How do i get more information?

Anyone know what i should do?Last edited by Shienarier on Thu Aug 04, 2005 8:30 am; edited 1 time in total

----------

## microbrain

check /var/log/privoxy/logfile (that's the logfile according to the man page)

----------

## Shienarier

It's actually /var/log/privoxy/privoxy.log

That at least the only logfile in /var/log/privoxy

And no, no entries in there.

----------

## Arno Nymous

The "...log" and the "jarfile" have to be owned by privoxy:privoxy. Otherwise privoxy will fail to start.

----------

## Shienarier

That was it.

I should have figured when i had to make the directory manualy.

----------

## spankmygentoo

I'm getting this when I try to start privoxy via /etc/init.d/privoxy start

It tries to start and then I get the part that says [!!].  I tried creating a privoxy directory in /var/log and even creating a privoxy.log in that directory and changing ownership to privoxy:privoxy and I still get [!!]. 

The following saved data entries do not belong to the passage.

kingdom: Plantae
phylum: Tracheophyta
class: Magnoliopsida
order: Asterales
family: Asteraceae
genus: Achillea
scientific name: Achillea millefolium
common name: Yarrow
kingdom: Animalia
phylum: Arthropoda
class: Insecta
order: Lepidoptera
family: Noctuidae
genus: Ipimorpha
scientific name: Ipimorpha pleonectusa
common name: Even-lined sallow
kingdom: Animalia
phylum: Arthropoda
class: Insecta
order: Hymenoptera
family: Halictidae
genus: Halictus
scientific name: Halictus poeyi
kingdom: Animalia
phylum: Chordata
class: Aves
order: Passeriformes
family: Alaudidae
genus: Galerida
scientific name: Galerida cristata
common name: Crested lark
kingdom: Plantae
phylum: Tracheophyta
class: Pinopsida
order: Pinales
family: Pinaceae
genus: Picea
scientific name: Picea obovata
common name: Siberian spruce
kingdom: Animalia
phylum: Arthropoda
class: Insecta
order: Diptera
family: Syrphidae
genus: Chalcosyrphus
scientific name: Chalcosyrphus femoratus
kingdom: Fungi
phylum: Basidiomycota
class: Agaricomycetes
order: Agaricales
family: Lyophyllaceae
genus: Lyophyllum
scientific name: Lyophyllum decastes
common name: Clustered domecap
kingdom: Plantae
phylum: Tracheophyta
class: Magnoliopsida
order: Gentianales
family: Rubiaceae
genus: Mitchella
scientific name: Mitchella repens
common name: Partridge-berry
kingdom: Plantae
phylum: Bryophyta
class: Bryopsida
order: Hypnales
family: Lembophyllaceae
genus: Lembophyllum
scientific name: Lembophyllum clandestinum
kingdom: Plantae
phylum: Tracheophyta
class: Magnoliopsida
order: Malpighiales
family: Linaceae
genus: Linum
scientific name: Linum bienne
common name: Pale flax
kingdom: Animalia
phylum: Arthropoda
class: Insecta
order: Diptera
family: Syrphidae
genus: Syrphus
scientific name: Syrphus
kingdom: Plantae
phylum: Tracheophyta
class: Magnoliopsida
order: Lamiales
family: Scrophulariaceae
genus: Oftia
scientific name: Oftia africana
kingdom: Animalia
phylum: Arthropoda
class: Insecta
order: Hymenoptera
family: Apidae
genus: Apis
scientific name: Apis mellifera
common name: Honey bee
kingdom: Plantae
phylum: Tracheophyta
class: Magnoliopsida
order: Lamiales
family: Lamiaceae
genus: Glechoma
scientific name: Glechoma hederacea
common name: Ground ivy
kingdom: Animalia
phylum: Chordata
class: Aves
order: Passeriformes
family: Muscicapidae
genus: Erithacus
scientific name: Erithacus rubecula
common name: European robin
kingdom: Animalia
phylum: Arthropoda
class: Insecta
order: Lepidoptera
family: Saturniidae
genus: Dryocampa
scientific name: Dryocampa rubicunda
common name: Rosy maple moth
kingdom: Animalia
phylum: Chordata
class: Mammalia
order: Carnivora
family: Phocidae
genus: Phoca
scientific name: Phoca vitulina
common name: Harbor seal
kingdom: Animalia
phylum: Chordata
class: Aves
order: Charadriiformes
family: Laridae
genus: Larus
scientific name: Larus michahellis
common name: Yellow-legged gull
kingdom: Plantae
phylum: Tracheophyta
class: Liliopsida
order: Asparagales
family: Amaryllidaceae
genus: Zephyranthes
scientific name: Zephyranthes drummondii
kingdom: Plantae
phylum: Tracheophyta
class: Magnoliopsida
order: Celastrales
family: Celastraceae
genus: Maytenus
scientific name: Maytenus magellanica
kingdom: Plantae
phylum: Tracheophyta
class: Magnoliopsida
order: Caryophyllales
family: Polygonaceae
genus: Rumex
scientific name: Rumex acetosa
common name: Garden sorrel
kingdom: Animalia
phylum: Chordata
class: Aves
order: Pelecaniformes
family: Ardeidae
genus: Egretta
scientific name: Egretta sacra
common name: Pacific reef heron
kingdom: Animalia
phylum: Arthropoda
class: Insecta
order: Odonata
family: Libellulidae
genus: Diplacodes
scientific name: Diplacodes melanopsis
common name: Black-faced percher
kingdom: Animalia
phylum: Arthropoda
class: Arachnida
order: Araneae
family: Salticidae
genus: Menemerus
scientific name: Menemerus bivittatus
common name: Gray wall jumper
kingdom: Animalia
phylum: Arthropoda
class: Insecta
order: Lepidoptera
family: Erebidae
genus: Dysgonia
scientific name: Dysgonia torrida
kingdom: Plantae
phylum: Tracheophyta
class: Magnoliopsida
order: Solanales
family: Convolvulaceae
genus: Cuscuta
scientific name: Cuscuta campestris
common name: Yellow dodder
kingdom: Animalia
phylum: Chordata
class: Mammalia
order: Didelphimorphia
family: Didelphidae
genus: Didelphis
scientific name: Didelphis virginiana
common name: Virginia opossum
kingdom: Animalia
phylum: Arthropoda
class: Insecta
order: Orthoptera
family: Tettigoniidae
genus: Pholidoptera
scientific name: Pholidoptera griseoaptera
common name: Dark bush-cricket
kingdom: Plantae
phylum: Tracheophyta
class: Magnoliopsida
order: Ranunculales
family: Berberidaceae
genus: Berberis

I look in the log file for privoxy and it is blank.

Any suggestions?  It has worked before and I did a fresh install of Gentoo after trying out VidaLinux.  I did nothing different but I used the 2005.2 CD I believe...it was the newest one anyhow.

----------

## Arno Nymous

First things first. As this was your first post: Welcome to the forums.

You don't mention the "jarfile"?!

 *Quote:*   

> jarfile privoxy.log /var/log/privoxy

  must belong to privoxy group and privoxy user.

Have a look @ your "/etc/privoxy/config". Maybe the "logdir" entry points to a different location.

----------

## spankmygentoo

 *Arno Nymous wrote:*   

> First things first. As this was your first post: Welcome to the forums.
> 
> You don't mention the "jarfile"?!
> 
>  *Quote:*   jarfile privoxy.log /var/log/privoxy  must belong to privoxy group and privoxy user.
> ...

 

Thanks! Sorry for the late response, a new job and a new laptop have been keeping me busy.  I'm going to look into that tomorrow.

----------